▶ **Work to complete**
Output every line of text in the material below word for word, omitting the pictures.

[Stored data entries]
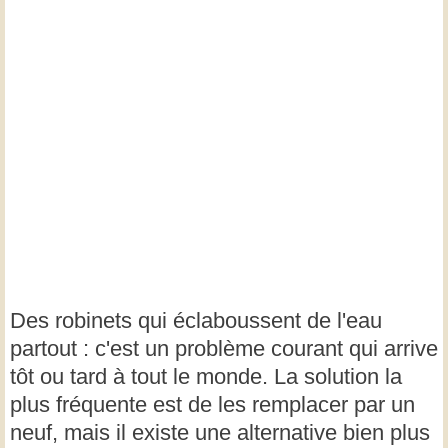
Des robinets qui éclaboussent de l'eau
partout : c'est un problème courant qui arrive
tôt ou tard à tout le monde. La solution la
plus fréquente est de les remplacer par un
neuf, mais il existe une alternative bien plus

▶ **Result**
Des robinets qui éclaboussent de l'eau
partout : c'est un problème courant qui arrive
tôt ou tard à tout le monde. La solution la
plus fréquente est de les remplacer par un
neuf, mais il existe une alternative bien plus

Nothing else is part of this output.